Tax is still paid, but is stolen from shops and homes to be paid to the racketeers.
What is necessary is to combine the social and the criminal-legal effort in
attacking aspects of the problem that society can agree upon. Casting drugs
dealers in that rôle is to miss the point that the market is demand
driven. Criminalising the supply of drugs means that the controls that could
help in attacking these aspects are not in place. The promise of fat profits
tempts dealers to push their wares towards vulnerable groups, such as children,
addicts and the mentally ill whom, within an open supply chain, it would be
easier to protect.
The success of drugs policy, like that of any policy aimed at social improvement,
depends on what can be bought with the money in the pot. Preceding that question
(although often ignored) is a decision about what the policy wishes to buy.
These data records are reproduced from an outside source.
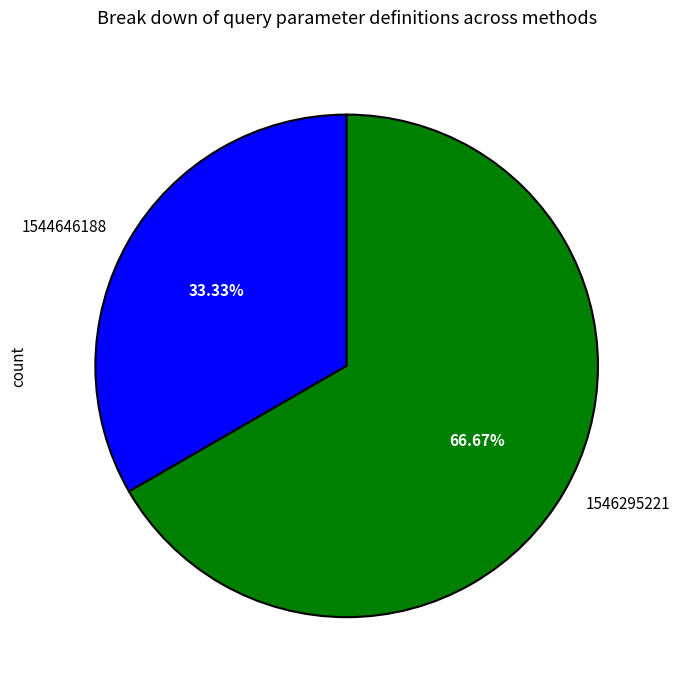

What is the majority slice?

1546295221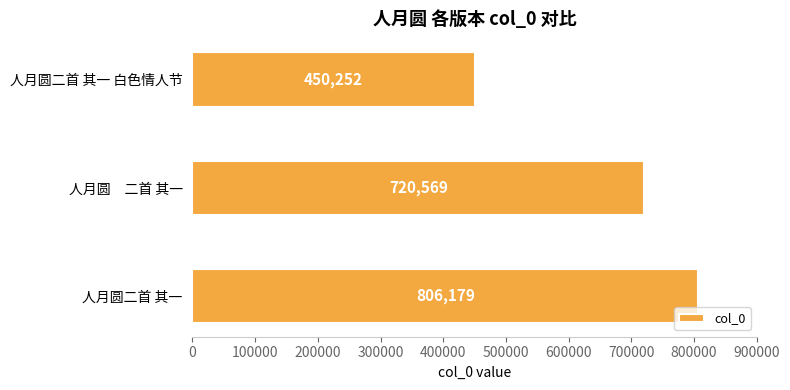

Reading top to bottom, list all the values displayed in this chart.

人月圆二首 其一 白色情人节=450252	人月圆　二首 其一=720569	人月圆二首 其一=806179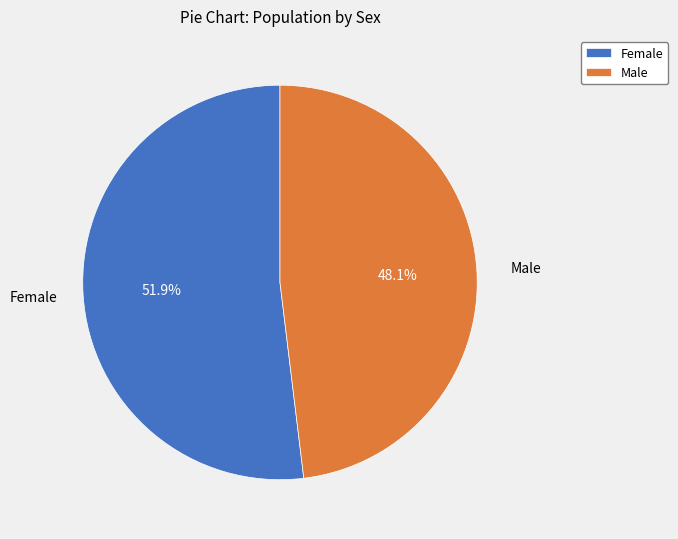

What percentage is NOT represented by Male?

51.9%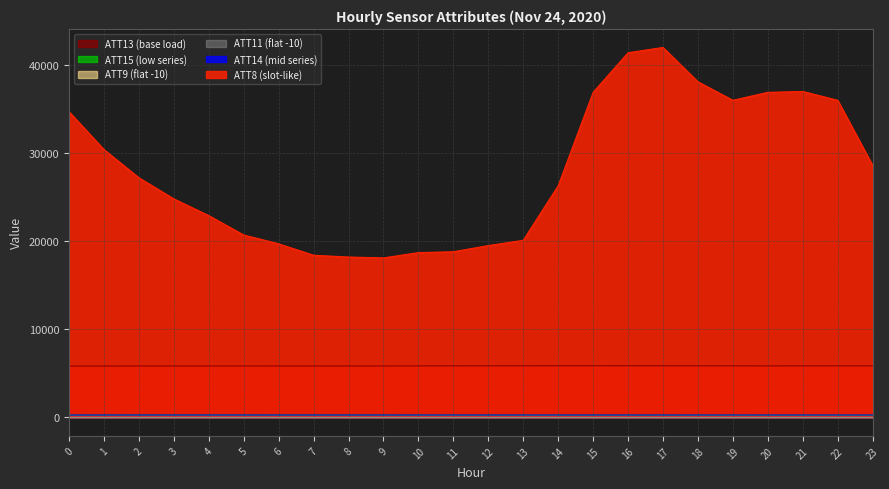

Where is the first local maximum for ATT8?

17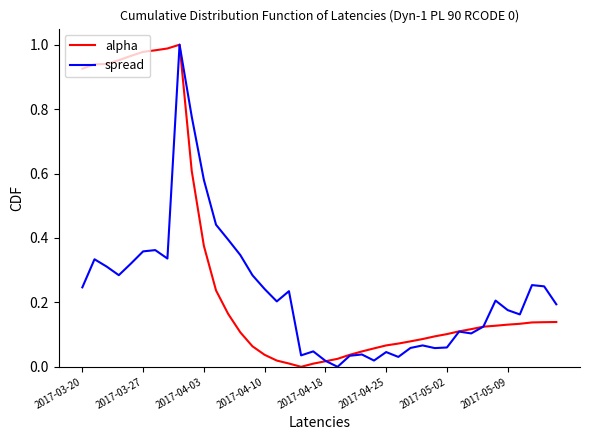

List the series in order of their overall mean, lowest first.

spread, alpha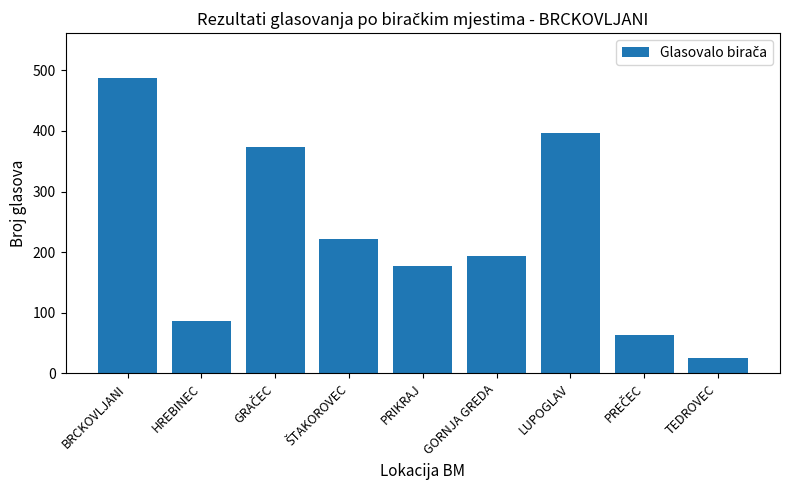

What value does the data have at GORNJA GREDA, to the nearest 10?

190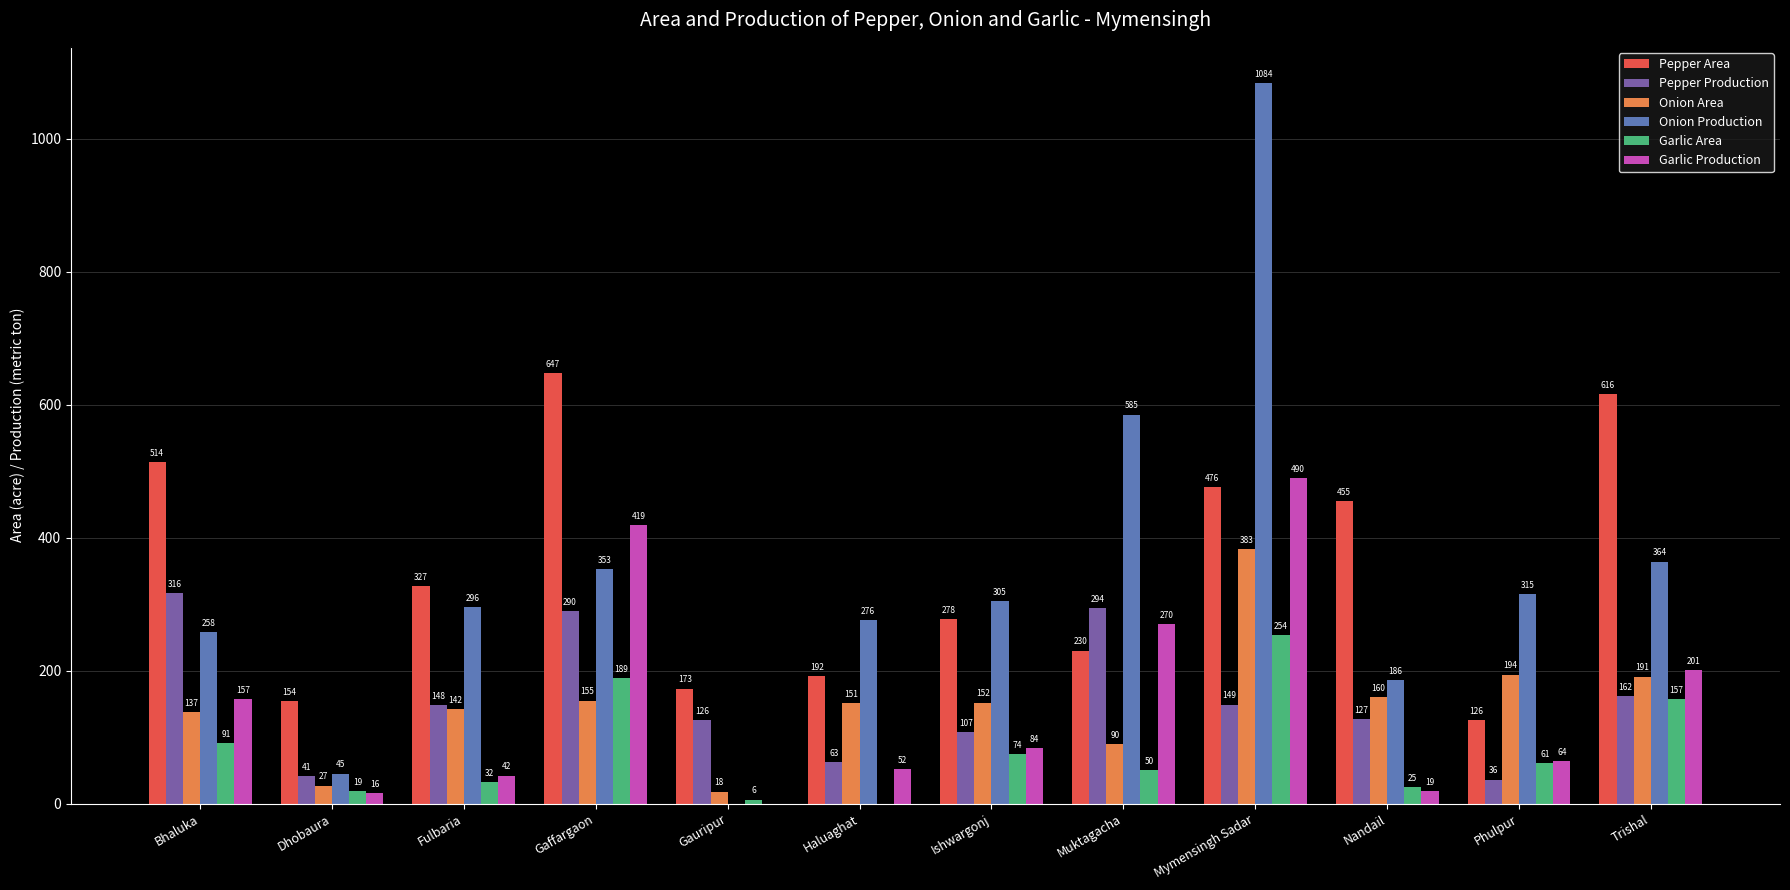

What is the sum of all Garlic Area values?

958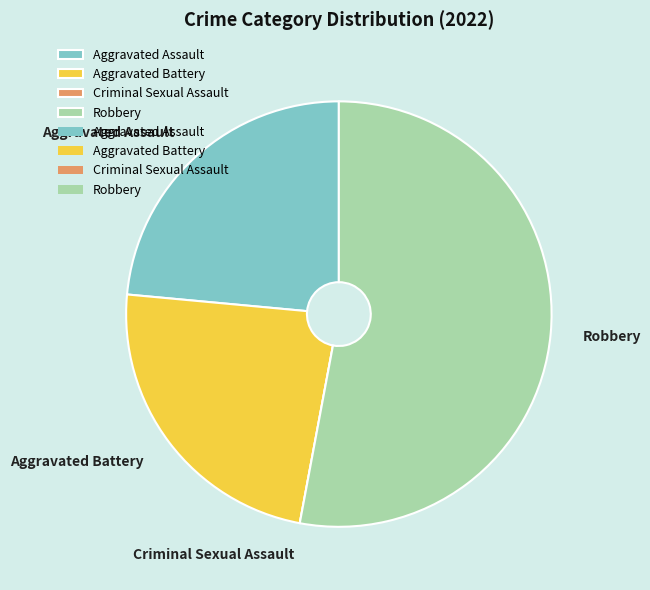

Is it true that Robbery is 65% of the pie?

False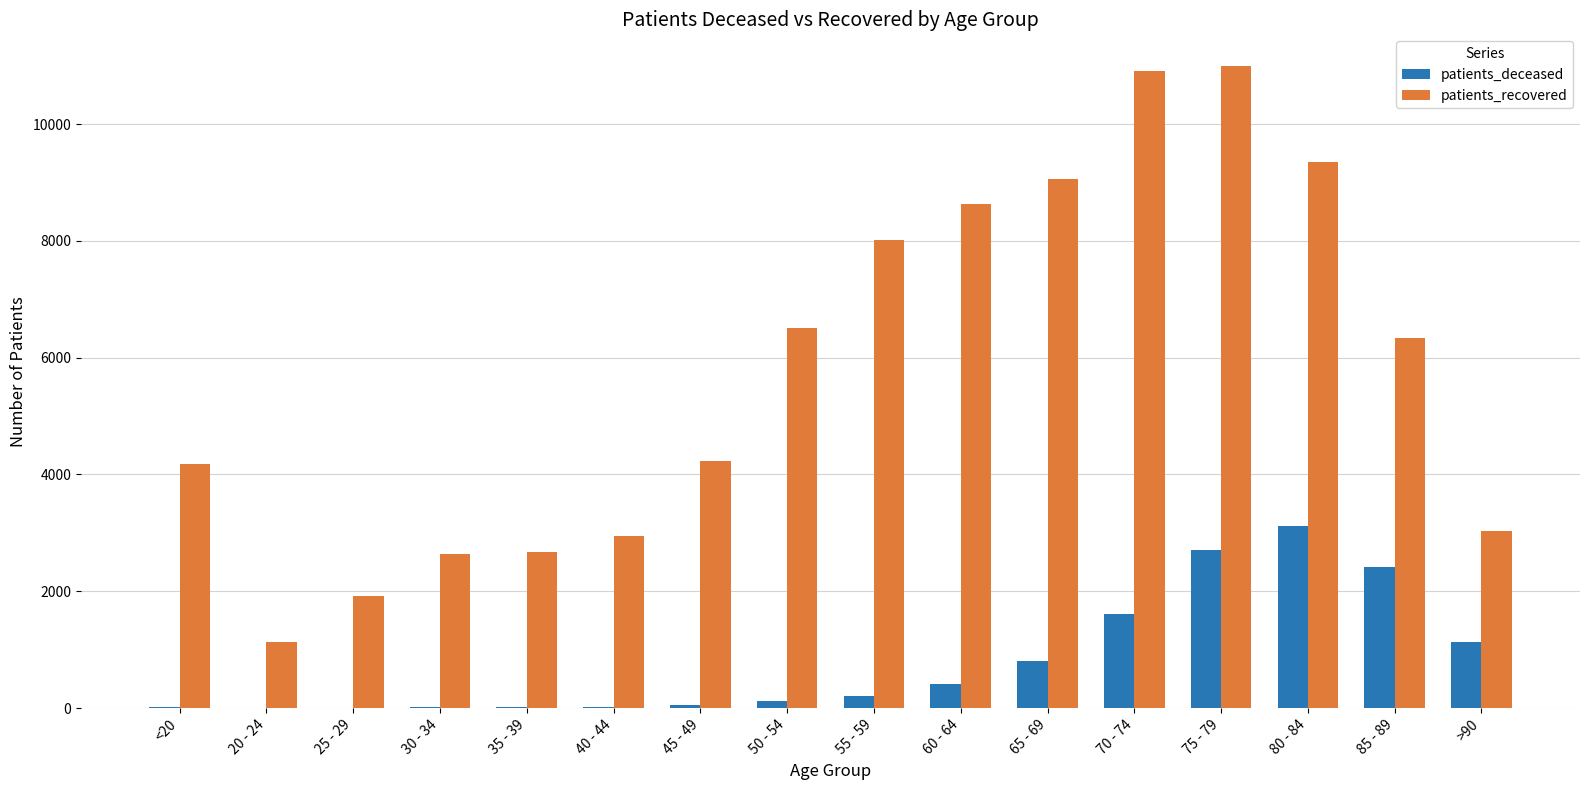

Count the number of categories in the chart.

16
That, in turn, involves stripping the perceived problem down to its component
bits and asking society which bits it really wants to change and which bits
it can live with. That exercise needs doing, but in the meantime there is
no harm in speculating that the biggest specific concerns people have about
drugs are (a) the risk to their children from exposure to drugs and (b) the
risk to themselves and their property of drugs-related crime. De-criminalisation
and a controlled, open supply chain would address both of these, while freeing
up a wad of cash for programmes of effective social intervention.